I stared blankly around so they wouldn’t notice me listening to their conversation. At first, I thought the guy was talking lovingly about a roommate or maybe his dog. Only after he pulled out his phone did I realize he was talking about an exotic African spider. “It would only cost a hundred dollars,” he said, “It is the perfect choice for someone afraid of spiders.” I would shit my pants if I saw that thing in the wild. Even seeing it on the screen made me nervous.
My wife often makes fun of me for occasionally jumping out of bed in the middle of the night beating at the blankets and shouting “Spider!”. It’s always a dream, but it takes about a minute before reality catches up with my fevered brain. Sometimes they are crawling on my pillow, others they dangle above my face about to drop in my mouth. I don’t have these dreams often, but when I do at least a year is removed from my life each time.

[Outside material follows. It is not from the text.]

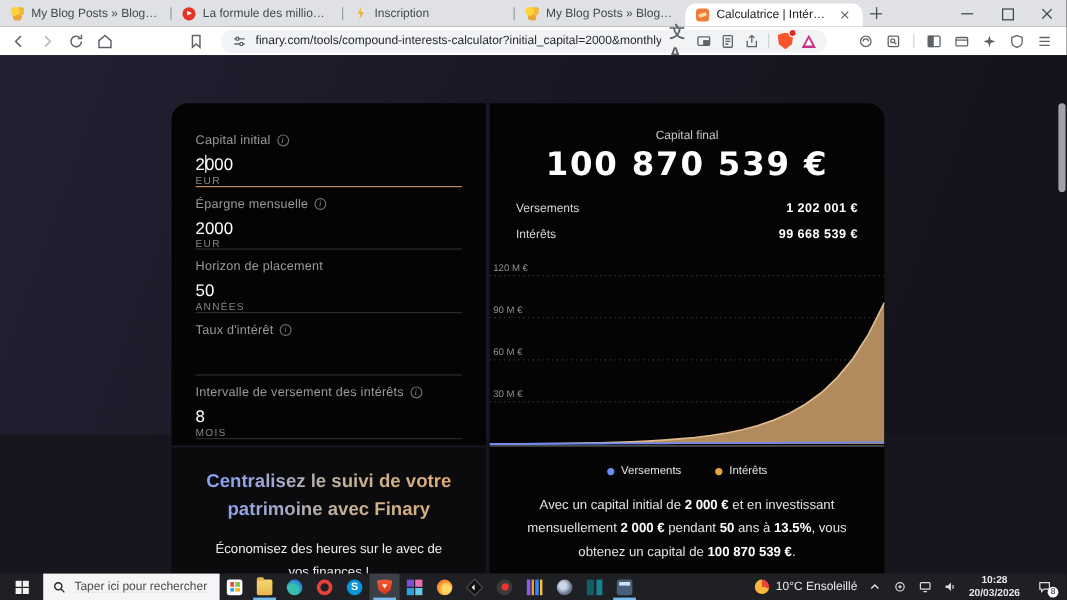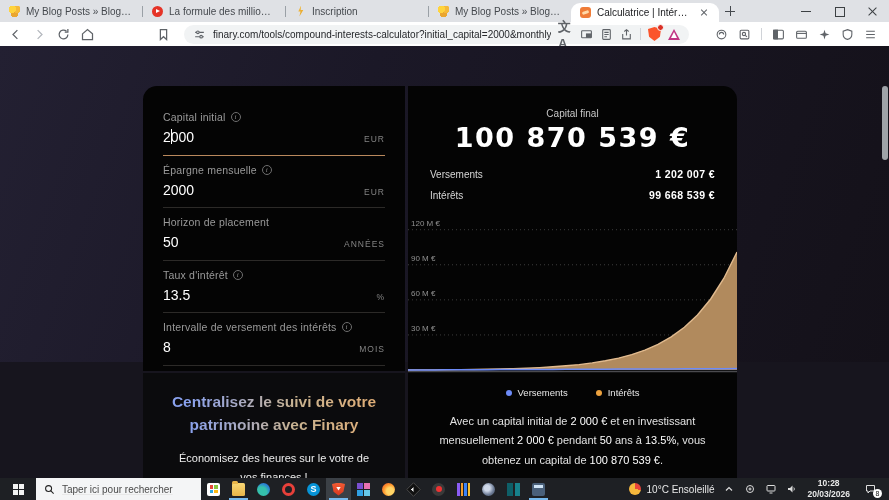"2000" .fvalrow { flex-direction: none -> column }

About 5 years ago my family did a Spring canoe trip down the San Rafael river. That year we had a big group with my mom, siblings, cousins, 11-year-old niece and numerous dogs. We were floating along a particularly calm stretch of water and decided to take a quick rest in the shade of a tall Tamarisk. The next thing I heard was Erica screaming “SPIDER!!!” I looked back at the bottom of the canoe where a dark-brown spider with a body the size of my fist was charging at me with impossible speed on spindly pipe cleaner legs. In that moment, 34 years of arachnaphobic terror blossomed in my mind in a crawling explosion. I remember bravely stabbing at the demon several times with my oar, but the next few moments are completely blank. I remember swimming in the river, the canoe floating away and the dog paddling towards the bank, but nothing before that. My family now refers to this incident as the “swearing spider” because I let loose a stream of profanity that shocked everyone and scarred my little niece for life.

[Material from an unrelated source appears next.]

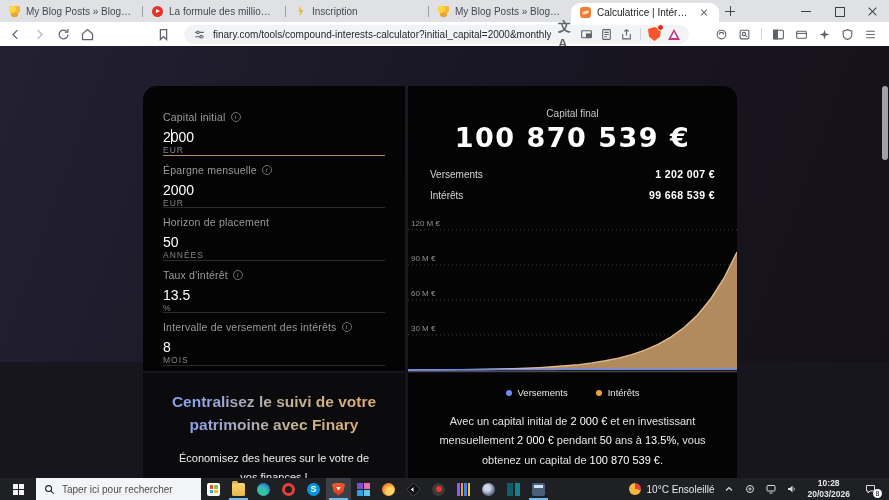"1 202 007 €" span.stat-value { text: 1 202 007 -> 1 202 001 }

This intense phobia comes from the years growing up in my parent’s basement where every morning I would go into the bathroom to find a thousand arachnid webs spun while I slept. I would spray them with every chemical I could find and relished the sight of their little bodies writhing on the ground and curl up in a soup of hairspray and bathroom cleaner. In the shower I was blind as a bat and not infrequently a spider would dangle from the ceiling and I wouldn’t see it until it was right in front of my face. Trapped naked in the shower by a giant spider. Sounds like a John Candy movie.

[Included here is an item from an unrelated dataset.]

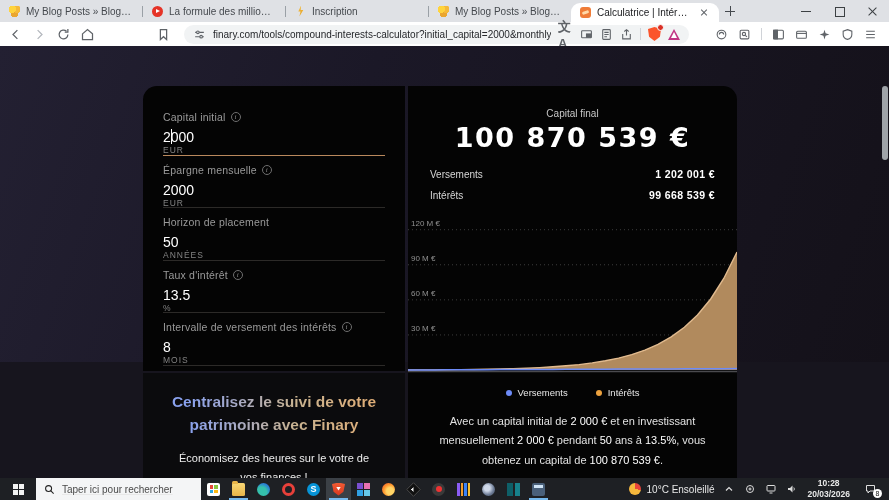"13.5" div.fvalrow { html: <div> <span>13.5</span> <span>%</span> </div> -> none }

The only exception to this unwavering fear of the 8-legged beasts was in 2009 when we moved into this townhouse. The basement was unfinished, and one window was completely covered by a majestic black widow’s web. Shelob (what else would I have named her) dangled for days in the window, her black carapace shining like a black marble. We had swarms of locusts pouring out of the desert that year, so I caught the largest one I could find and promptly tossed it into the web. She spun it into a cocoon and over the following week I watched her grow fat and almost double in size as she drained the locust to a desiccated husk. I came home from work one day and found that Erica killed and disposed of the creature. I’m not sure how she managed it, because killing a god is impossible.